Xiaoqing setzt auf eine deutlich jugendlichere Optik als die erwachsenere Bai Suzhen, wobei mir die Lösungen in der Darstellung der Haartracht besonders gut gefielen. Auch sie hat drei Aufkleber, wieder für den verzierten Fächer und den Gürtel, die gleichen Bemerkungen wie bei ihrer „Älteren Schwester“ gelten auch hier.

Fahai dagegen war ein Graus … nicht an sich, die Figur ist gut gelungen, vor allem die aus verschiedenen bedruckten Steinen zusammengesetzte Mönchsrobe und sein Stab sind phantastisch. Aber der Hut hat es in sich. Denn die ungewöhnliche Form wird nur dadurch erreicht, dass zwei abgeschnittene Stücke flexiblen Plastikrohrs eingesetzt werden. Die angegebenen Längen sind meiner Meinung nach viel zu kurz, die Stabilität bleibt aber so oder so zweifelhaft. Da aber nun die Figuren ja eher nicht „bespielt“ werden, liegt der Deckel bei meinem Fahai mehr oder minder locker auf, wird vor allem durch die Schwerkraft gehalten. Gut aussehen tut er allemal.

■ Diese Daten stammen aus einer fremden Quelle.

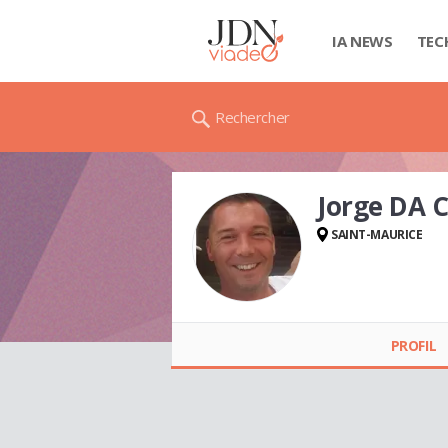
IA NEWS
TEC
Rechercher
Jorge DA
SAINT-MAURICE
Jorge DA CUNHA
PROFIL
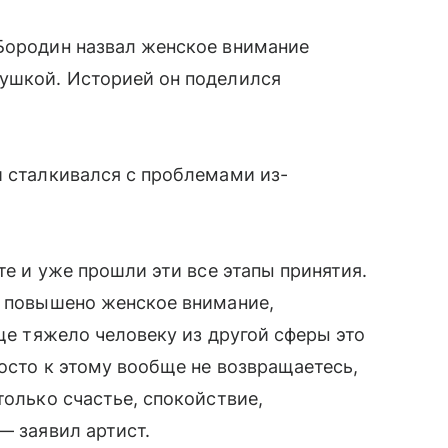
 Бородин назвал женское внимание
вушкой. Историей он поделился
й сталкивался с проблемами из-
те и уже прошли эти все этапы принятия.
о повышено женское внимание,
бще тяжело человеку из другой сферы это
росто к этому вообще не возвращаетесь,
только счастье, спокойствие,
— заявил артист.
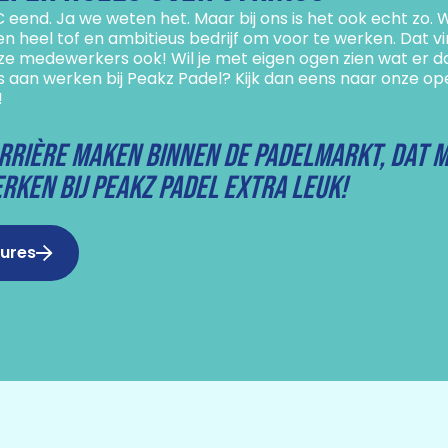
 eend. Ja we weten het. Maar bij ons is het ook echt zo. W
 heel tof en ambitieus bedrijf om voor te werken. Dat v
nze medewerkers ook! Wil je met eigen ogen zien wat er d
is aan werken bij Peakz Padel? Kijk dan eens naar onze 
!
rrière maken binnen de padelmarkt, dat 
rken bij Peakz Padel extra leuk!
ures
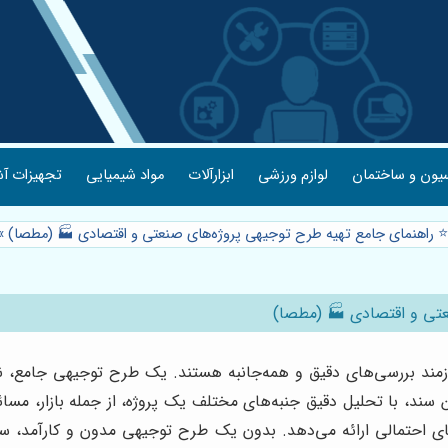
یون و ساختمان
لوازم ورزشی
ابزارآلات
مواد شیمیایی
تجهیزات آش
⭐️ راهنمای جامع تهیه طرح توجیهی پروژه‌های صنعتی و اقتصادی 🏭 (مطصا)
»
عتی و اقتصادی 🏭 (مطصا)
یازمند بررسی‌های دقیق و همه‌جانبه هستند. یک طرح توجیهی جامع، 
ین سند، با تحلیل دقیق جنبه‌های مختلف یک پروژه، از جمله بازار، م
های احتمالی ارائه می‌دهد. بدون یک طرح توجیهی مدون و کارآمد، سر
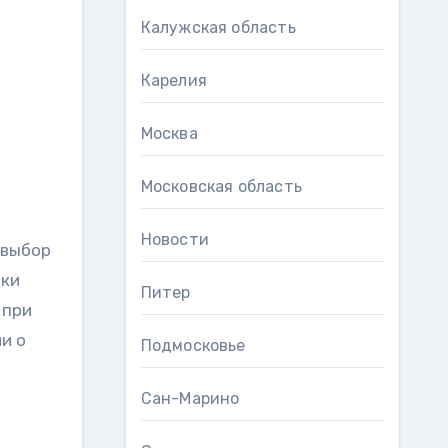
Калужская область
Карелия
Москва
Московская область
Новости
 выбор
ики
Питер
 при
и о
Подмосковье
Сан-Марино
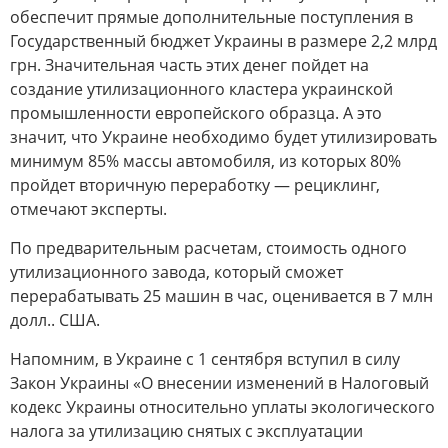
обеспечит прямые дополнительные поступления в
Государственный бюджет Украины в размере 2,2 млрд
грн. Значительная часть этих денег пойдет на
создание утилизационного кластера украинской
промышленности европейского образца. А это
значит, что Украине необходимо будет утилизировать
минимум 85% массы автомобиля, из которых 80%
пройдет вторичную переработку — рециклинг,
отмечают эксперты.
По предварительным расчетам, стоимость одного
утилизационного завода, который сможет
перерабатывать 25 машин в час, оценивается в 7 млн ​​
долл.. США.
Напомним, в Украине с 1 сентября вступил в силу
Закон Украины «О внесении изменений в Налоговый
кодекс Украины относительно уплаты экологического
налога за утилизацию снятых с эксплуатации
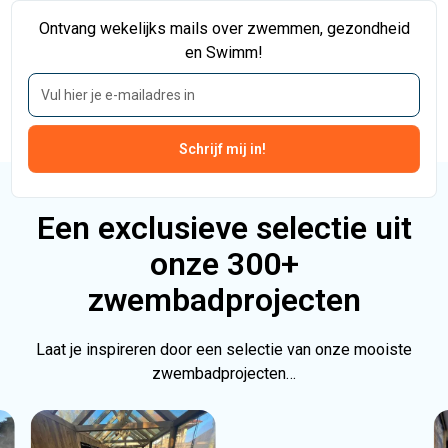
Ontvang wekelijks mails over zwemmen, gezondheid
en Swimm!
Een exclusieve selectie uit
onze 300+
zwembadprojecten
Laat je inspireren door een selectie van onze mooiste
zwembadprojecten…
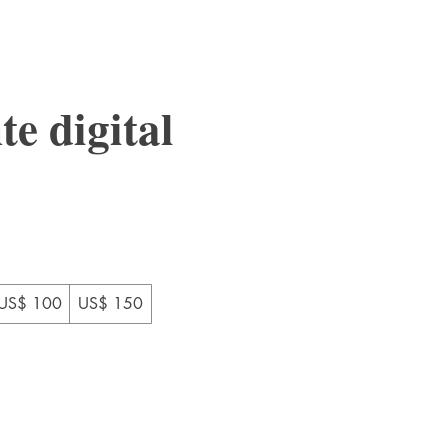
te digital
US$ 100
US$ 150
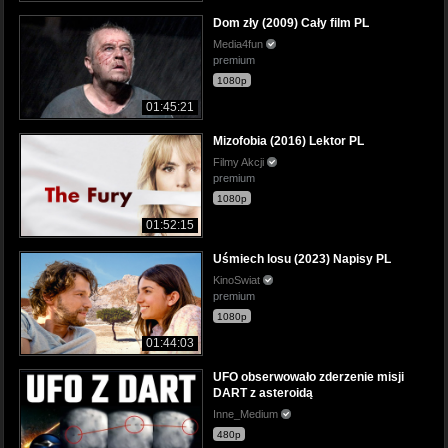
Dom zły (2009) Cały film PL
Media4fun
premium
1080p
01:45:21
Mizofobia (2016) Lektor PL
Filmy Akcji
premium
1080p
01:52:15
Uśmiech losu (2023) Napisy PL
KinoSwiat
premium
1080p
01:44:03
UFO obserwowało zderzenie misji
DART z asteroidą
Inne_Medium
480p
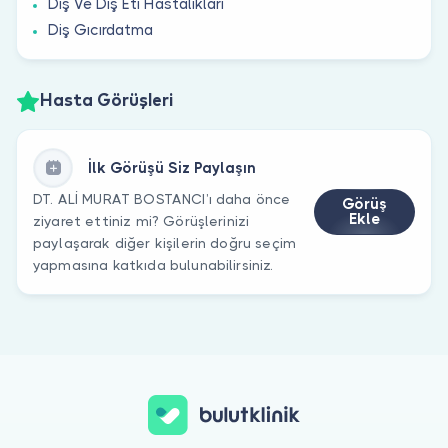
Diş Ve Diş Eti Hastalıkları
Diş Gıcırdatma
Hasta Görüşleri
İlk Görüşü Siz Paylaşın
DT. ALİ MURAT BOSTANCI’ı daha önce
Görüş
Ekle
ziyaret ettiniz mi? Görüşlerinizi
paylaşarak diğer kişilerin doğru seçim
yapmasına katkıda bulunabilirsiniz.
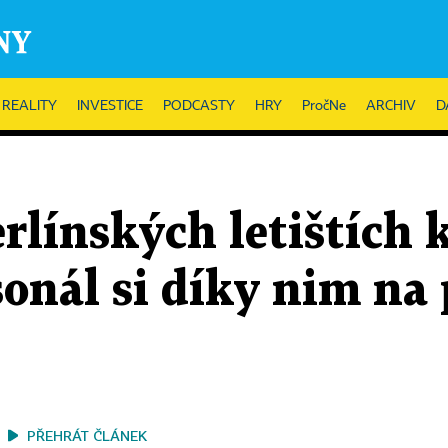
REALITY
INVESTICE
PODCASTY
HRY
PročNe
ARCHIV
D
rlínských letištích 
sonál si díky nim na
PŘEHRÁT ČLÁNEK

Kaufempfehlung? Unbedingt, wenn man die Ministeine mag, und wenn man ein Faible für chinesische Kultur (oder einfach nur bunte Figuren) hat.

Wenn wir aber gerade beim Faible für chinesische Kultur sind, dann muss ich mal wieder über die Einkaufspolitik bei BB Services sinnieren … und zwar anhand eines Screenshots von der LOZ-Seite der Flörsheimer. Unter den Ankündigungen ganz am Ende der Seite finden wir auch die Sets zur Legende. Naja, fast …

Was ist denn hier los? Da fehlt (zumindest im Moment) schlichtweg die Hauptfigur, ihr Geliebter und zwei Nebenfiguren stehen mehr oder weniger unmotiviert in der Gegend herum, selbst die Brücke erinnert allenfalls an einen alten Matchbox-Panzerbausatz. Noch dazu werden die Figuren mit der Anmerkung „Charaktername im Spiel“ recht merkwürdig erklärt.

Gut, solche falschen Bezeichnungen kennen wir bei BB Services schon, fehlende Kenntnis der Materie oder auch lost in translation. Und dass man aus einer in sich logisch geschlossenen Serie nur Teile anbietet, auch nicht unbekannt, das führte in meinem Fall schon bei Balody zum Eigenimport der Komplettserie „Glücksgötter“. Aber die Legende von der Weißen Schlange ohne Bai Suzhen? Ganz ehrlich, liebe Leute, das ist wie Bremer Stadtmusikanten ohne Esel, wie Beatles ohne John Lennon, wie Skat ohne Pik … irgendwie nix Halbes und nix Ganzes, letztlich ein Scheißspiel.

Und ich frage mich, ob die chinesischen Lieferanten Kunde Klaus zwar mit deutscher Nationalhymne begrüssen, bei seinem Abgang dann aber belustigt den Kopf schütteln – hat doch der Gweilo mal wieder eine dreibeinige Katze im Sack gekauft. Vernünftige Beratung wäre ein kurzer Hinweis darauf, dass die vier Teile der Serie nun einmal zusammen gehören. Es sei denn, hier wird bewusst Überproduktion abgestoßen. Ich weiß es nicht.